В «Свидетельстве Густава Аниаса Хорна» (в конце главы «Июнь») рассказывается, как Тутайн и Хорн решают, что отныне будут жить вдвоем, вдали от людей, на острове Фастахольм, — и действительно выполняют это решение. Но прежде чем они уезжают, происходят две странные сцены с обменом кровью: сперва Тутайн приводит Хорна в бессознательное состояние и наносит ему раны, затем — посредством осуществленного медицинским путем двустороннего переливания крови — становится его кровным братом.
Аякс является в дом Хорна, когда Тутайна уже давно нет в живых, и делает именно то, что написано в «Народной книге» о Фаусте: пытается управлять поступками Хорна, позже — получить в дар или выманить путем шантажа его дом и имущество, а в конце концов убивает своего бывшего господина.

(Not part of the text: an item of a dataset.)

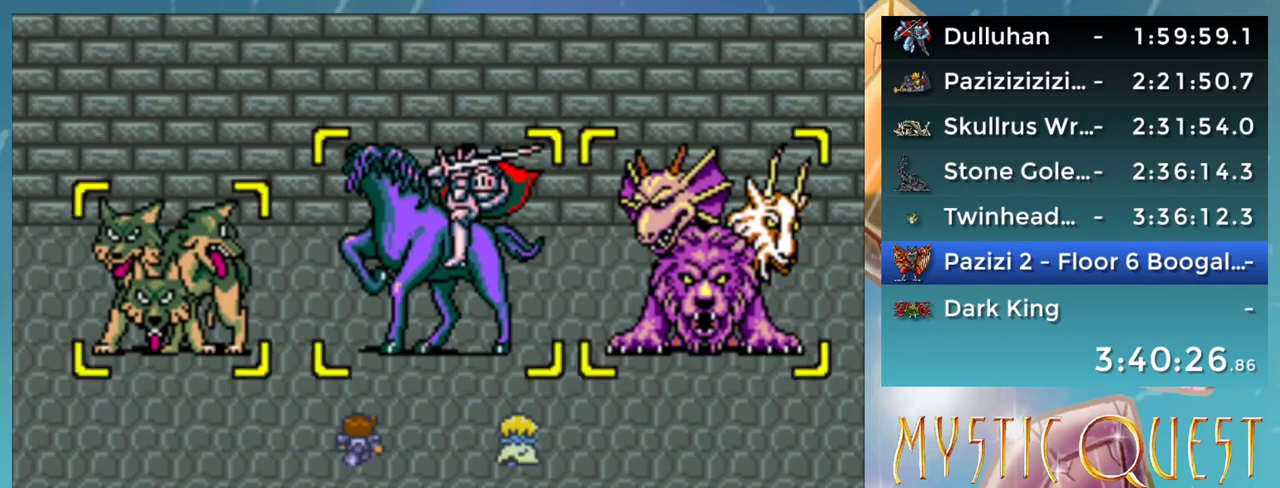
{"buttons": ["A", "B"], "events": [[50, "A", "down"], [100, "A", "up"], [217, "A", "down"], [250, "A", "up"], [317, "B", "down"], [350, "A", "down"], [367, "B", "up"], [400, "A", "up"], [417, "B", "down"], [500, "A", "down"]]}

В «Народной книге» о Фаусте есть глава (десятая), где рассказывается, как Фауст захотел жениться, но дьявол запретил ему это — тогда как распутство, наоборот, поощрял. Тутайн, сразу после признания в убийстве став «слугой» и наставником Хорна, знакомит его с разными женщинами, но дважды решительно препятствует возможности глубокой влюбленности или брака: в первый раз в эпизоде с Эгеди (глава «Февраль»), второй — когда Хорн собирается жениться на Гемме («Июнь»).

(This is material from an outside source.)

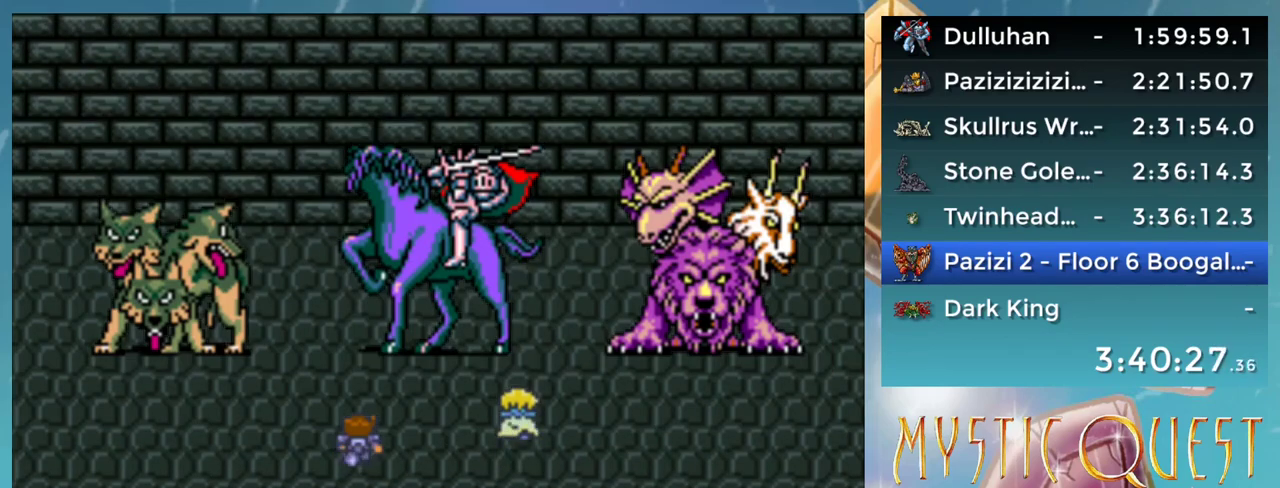
{"buttons": ["A", "DPAD_LEFT"], "events": [[17, "B", "up"], [50, "A", "up"], [83, "DPAD_DOWN", "down"], [117, "B", "down"], [167, "A", "down"], [167, "B", "up"], [217, "A", "up"], [250, "DPAD_DOWN", "up"], [267, "B", "down"], [267, "DPAD_RIGHT", "down"], [300, "A", "down"], [317, "DPAD_RIGHT", "up"], [350, "B", "up"], [367, "A", "up"], [417, "B", "down"], [450, "A", "down"], [450, "DPAD_LEFT", "down"], [483, "B", "up"]]}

В «Народной книге» (Легенда о Фаусте, с. 118) рассказывается, как Фауст по просьбе виттенбергских студентов вызвал «прекрасный образ царицы Елены, Менелаевой супруги и дочери Тиндара и Леды, сестры Кастора и Поллукса». В «Деревянном корабле», первой части трилогии Янна, невеста Густава Эллена (вариант имени Елена) отправляется со своим отцом, капитаном, в плавание на корабле и бесследно исчезает (согласно признанию Тутайна, задушенная им). На том же корабле плывут двое матросов, прозванные Кастор и Поллукс. Позже Эллена, слившись с галеонной фигурой, предстает в образе Венеры Анадиомены, могущественной богини (Свидетельство II):
Я думал о матери, на чьих коленях когда-то лежала моя голова, об Эллене, державшей мою голову на своих коленях, о многообразном теле с двадцатью ногами и двадцатью бедрами, как у танцующего Шивы, но только со многими животами и грудями и наполненном разными человеческими возрастами, обтянутом кожей меняющегося оттенка: телом двенадцатилетнем, когда оно предстает как Буяна, четырнадцатилетним — как Эгеди или Конрад, шестнадцатилетним — как дочь китайца, семнадцатилетним и фиолетовым — как негритянка, девятнадцатилетним — как Мелания, двадцатилетним — как Гемма… Эти благоухающие колени Тутайна и Эллены, так часто менявшиеся, пронизанные кровью столь многих сердец… <…> Всегда это был все тот же зов земной любви, которая расширяет и размножает первоначальное тело, побуждает его сделать шаг от попытки к неутолимому желанию: закон, состоящий в том, что наше желание должно постепенно найти для себя некий осязаемый облик… облик рожденного женою, издалека идущего нам навстречу… и обрести утешение, которое дарит плоть ближнего.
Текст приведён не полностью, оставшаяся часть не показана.